5. Saving and loading models; transcribing untranscribed data

So far, the tutorial described how to load a Corpus object, and perform training and testing with a single function run.train_ready(corpus), which hid some details. This section exposes more of the interface so that you can describe models more fully, save and load models, and apply it to untranscribed data. I’d like to hear people’s thoughts on this interface.

CorpusReaders and Models

The Corpus object (of which ReadyCorpus is a subclass), is an object that exposes the files in the corpus (among several other things). Of relevance here is the .get_train_fns(), .get_valid_fns(), .get_test_fns() methods, which provide lists of files in the training, validation and test sets respectively. There is additionally a .get_untranscribed_fns() method which returns a list of files representing speech that has not been transcribed. .get_untranscribed_fns() fetches prefixes of utterances from untranscribed_prefixes.txt, which you can put in the corpus data directory (at the same level as the feat/ and label/ subdirectories).

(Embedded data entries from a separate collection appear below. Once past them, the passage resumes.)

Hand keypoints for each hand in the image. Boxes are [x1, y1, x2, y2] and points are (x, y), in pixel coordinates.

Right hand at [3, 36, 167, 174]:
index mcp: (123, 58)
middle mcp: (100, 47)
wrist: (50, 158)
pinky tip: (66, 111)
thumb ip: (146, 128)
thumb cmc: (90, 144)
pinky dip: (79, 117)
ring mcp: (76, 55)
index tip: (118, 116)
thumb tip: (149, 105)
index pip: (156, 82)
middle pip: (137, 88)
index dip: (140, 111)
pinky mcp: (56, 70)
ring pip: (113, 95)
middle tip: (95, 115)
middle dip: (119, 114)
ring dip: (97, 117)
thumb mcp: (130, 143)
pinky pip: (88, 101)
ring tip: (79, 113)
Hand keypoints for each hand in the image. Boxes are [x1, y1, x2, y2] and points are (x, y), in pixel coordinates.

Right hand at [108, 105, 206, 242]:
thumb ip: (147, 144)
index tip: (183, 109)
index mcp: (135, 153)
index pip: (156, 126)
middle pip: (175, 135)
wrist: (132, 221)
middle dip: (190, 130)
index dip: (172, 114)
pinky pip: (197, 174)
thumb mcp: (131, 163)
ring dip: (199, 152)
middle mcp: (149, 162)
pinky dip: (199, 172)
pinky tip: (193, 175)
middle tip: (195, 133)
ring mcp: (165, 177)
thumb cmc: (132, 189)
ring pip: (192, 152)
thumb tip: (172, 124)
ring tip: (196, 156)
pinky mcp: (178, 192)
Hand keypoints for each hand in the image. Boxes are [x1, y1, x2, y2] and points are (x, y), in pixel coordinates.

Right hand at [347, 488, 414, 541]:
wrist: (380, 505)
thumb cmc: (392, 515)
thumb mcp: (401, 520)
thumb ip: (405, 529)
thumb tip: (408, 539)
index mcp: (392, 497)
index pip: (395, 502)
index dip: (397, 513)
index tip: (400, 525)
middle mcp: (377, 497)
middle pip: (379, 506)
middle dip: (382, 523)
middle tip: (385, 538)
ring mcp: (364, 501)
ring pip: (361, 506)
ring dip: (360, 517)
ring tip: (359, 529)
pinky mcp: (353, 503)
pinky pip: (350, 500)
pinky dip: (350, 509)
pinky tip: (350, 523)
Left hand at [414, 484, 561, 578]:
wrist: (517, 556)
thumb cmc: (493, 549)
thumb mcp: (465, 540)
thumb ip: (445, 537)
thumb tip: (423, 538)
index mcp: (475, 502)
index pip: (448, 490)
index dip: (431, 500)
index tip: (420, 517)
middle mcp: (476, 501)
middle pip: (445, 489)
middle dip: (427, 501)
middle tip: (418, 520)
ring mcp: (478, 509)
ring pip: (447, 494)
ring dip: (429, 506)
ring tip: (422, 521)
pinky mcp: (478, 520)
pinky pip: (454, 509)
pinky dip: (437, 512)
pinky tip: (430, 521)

To fetch data from your Corpus, a CorpusReader is used. The CorpusReader regulates how much data is to be read from the corpus, as well as the size of the “batches” that are fed to the model during training. You create a CorpusReader by feeding it a corpus (here the example na_corpus):

from persephone import corpus
na_corpus = corpus.ReadyCorpus("data/na_example/")
from persephone import corpus_reader
na_reader = corpus_reader.CorpusReader(na_corpus, num_train=512, batch_size=16)

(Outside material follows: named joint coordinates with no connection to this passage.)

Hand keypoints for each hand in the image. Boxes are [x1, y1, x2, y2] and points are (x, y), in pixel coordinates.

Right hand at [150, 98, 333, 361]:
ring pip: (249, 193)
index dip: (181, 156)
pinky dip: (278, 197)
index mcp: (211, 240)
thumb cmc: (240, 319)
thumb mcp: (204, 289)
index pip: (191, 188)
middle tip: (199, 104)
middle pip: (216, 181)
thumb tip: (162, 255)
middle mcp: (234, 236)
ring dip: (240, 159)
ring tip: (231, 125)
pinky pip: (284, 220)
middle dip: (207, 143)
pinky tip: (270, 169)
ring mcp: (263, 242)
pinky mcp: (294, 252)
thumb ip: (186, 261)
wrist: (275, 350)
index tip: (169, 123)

Here, na_reader is an interface to the corpus which will read from the corpus files 512 training utterances, in batches of 16 utterances. We can now feed data to a Model:

from persephone import rnn_ctc
model = rnn_ctc.Model(exp_dir, na_reader, num_layers=2, hidden_size=250)

where exp_dir is a directory in which experimental results and logging will be stored. In creating an rnn_ctc.Model (recurrent neural network with a connectionist temporal classification loss function) we have also specified what corpus to read from, how many layers there are in the neural network, and the amount of “neurons” in those layers. We can now train the model with:

model.train()

After training, we can transcribe untranscribed data with:

model.transcribe()

which depends on untranscribed_prefixes.txt existing before corpus creation (though there’s no reason why this can’t be changed to simply transcribe the utterances with feature files in <data-dir>/feat/ that don’t have corresponding transcriptions in <data-dir>/label/).

During training, the model will store the model that performs best on the validation set in <exp_dir>/model, across a few different files prefixed with model_best.ckpt. If you later want to load this model to transcribe untranscribed data, you create a model with the same hyperparameters and call model.transcribe() with the restore_model_path keyword argument:

model = rnn_ctc.Model(<new-exp-dir>, na_reader, num_layers=2, hidden_size=250)
model.transcribe(restore_model_path="<old-exp-dir>/model/model_best.ckpt")

This will load a previous model and perform transcription with it.